Wie ist der derzeitige Gesundheitsstatus des Betroffenen?

Hinweise auf frühere oder derzeitige Erkrankungen, eingenommene Medikamente sowie der aktuelle Lebensstil, das heißt: Ernährungs-, Sport- und Schlafgewohnheiten, sind für die Schwindeldiagnose ebenfalls sehr aufschlussreich.

Im Anschluss an das Erstgespräch können vom Hausarzt diverse Vor-Untersuchungen zur Feststellung der körperlichen Befindlichkeit durchgeführt werden.

Herz-Kreislauf-Check

Untersuchung der Ohren und des Gleichgewichtssinns

Überprüfung der Koordination und Nervenfunktionen

Nach Erhebung der Anamnese und einer Erstuntersuchung kann bereits eine grobe Differenzierung der Schwindelursachen vorgenommen werden. Hierbei unterscheidet man zwischen:

  • peripher-/zentral-vestibulärem Schwindel (im Gleichtgewichtssinn o. Gehirn angesiedelt)
  • nicht vestibulärem Schwindel (auf körperlichen Ursachen basierend)
  • psychogenem Schwindel (aufgrund seelischem Ungleichgewicht aufkommend)

Dem erstbehandelnden Arzt obliegt die Entscheidung zur Durchführung weiterer fachärztlicher Untersuchungen, sollten diese ersten Tests weitere Fragen aufwerfen oder keine weiteren Rückschlüsse auf die Ursache der Schwindelanfälle erkennen lassen. Wenn der Verdacht besteht, dass entweder das Gleichgewichtssystem oder auch Gehirn von einer Schädigung betroffen ist, wird in den meisten Fällen ein HNO-Arzt oder Neurologe hinzugezogen. Wird eine seelische Ursache hinter den wiederkehrenden Schwindelattacken vermutet, wird dem Patienten die Konsultation eines Psychologen nahegelegt.

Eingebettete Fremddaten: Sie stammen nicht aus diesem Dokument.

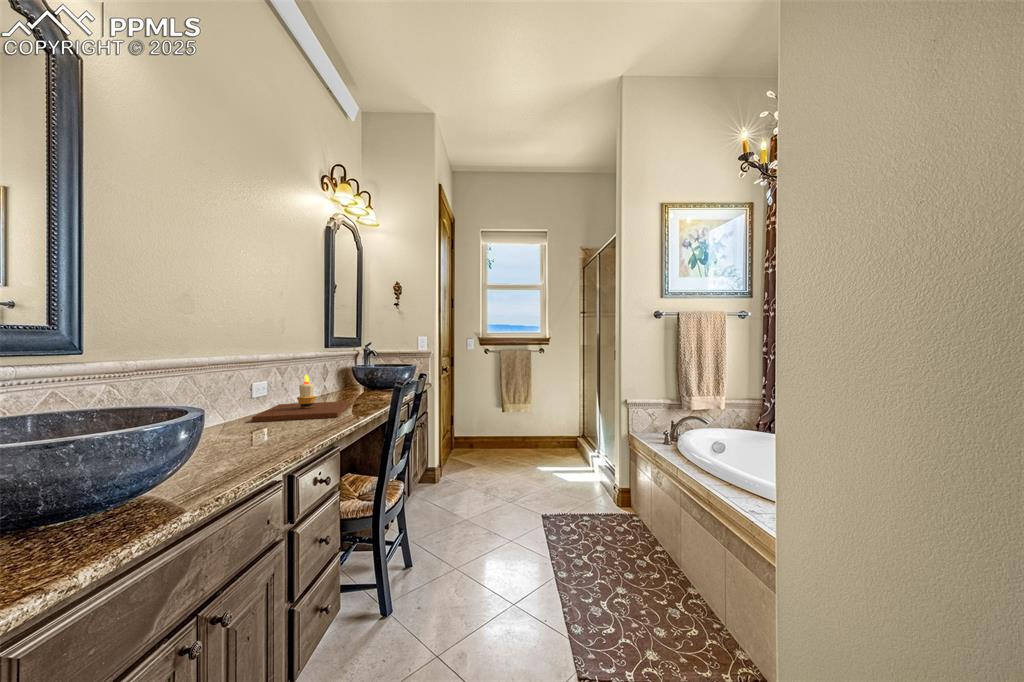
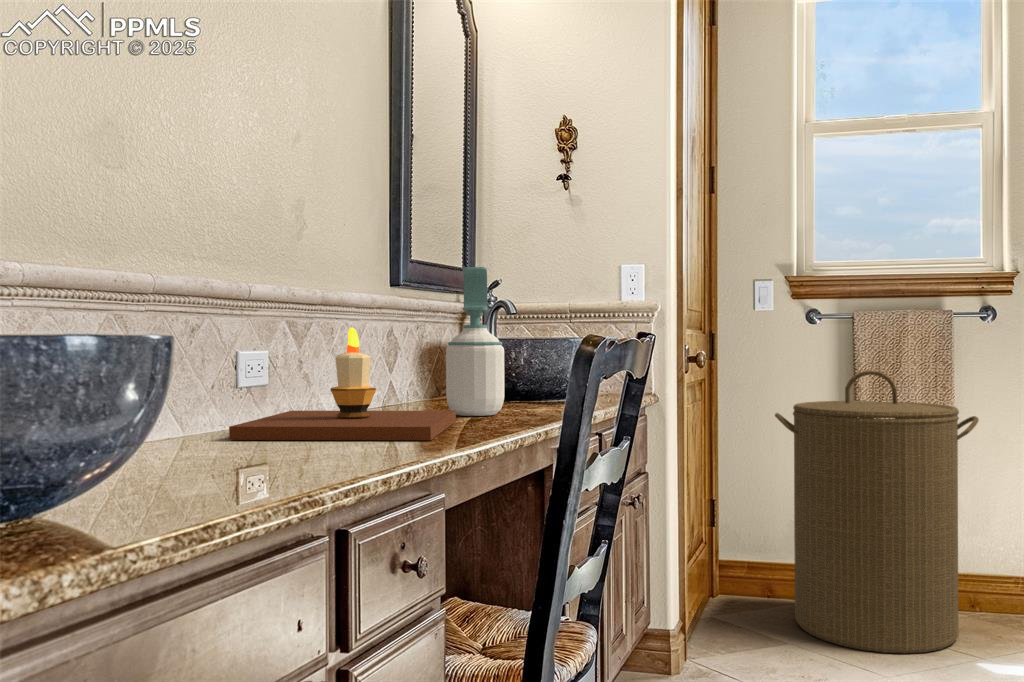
soap bottle: none [346,346,369,401] -> present [446,267,505,416]
laundry hamper: none [474,371,537,466] -> present [775,370,979,654]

Diagnose der Schwindelsymptomatik beim HNO-Arzt

Bei Schwindel kann der Hals-Nasen-Ohren-Arzt einige Gleichgewichtsuntersuchungen durchführen, um die mögliche Schwindelursache herauszufinden. Er stellt damit fest, ob die Ursache des Schwindels im Gleichgewichtsorgan aufzufinden, oder aufgrund einer Störung am Gleichgewichtsnerv, bzw. den Nervenbahnen im Gehirn zustande kommt. Ist der Schwindel nicht mehr akut, kann er mit bestimmten Manövern provoziert werden. Das ist jedoch nicht bei allen Schwindelarten möglich.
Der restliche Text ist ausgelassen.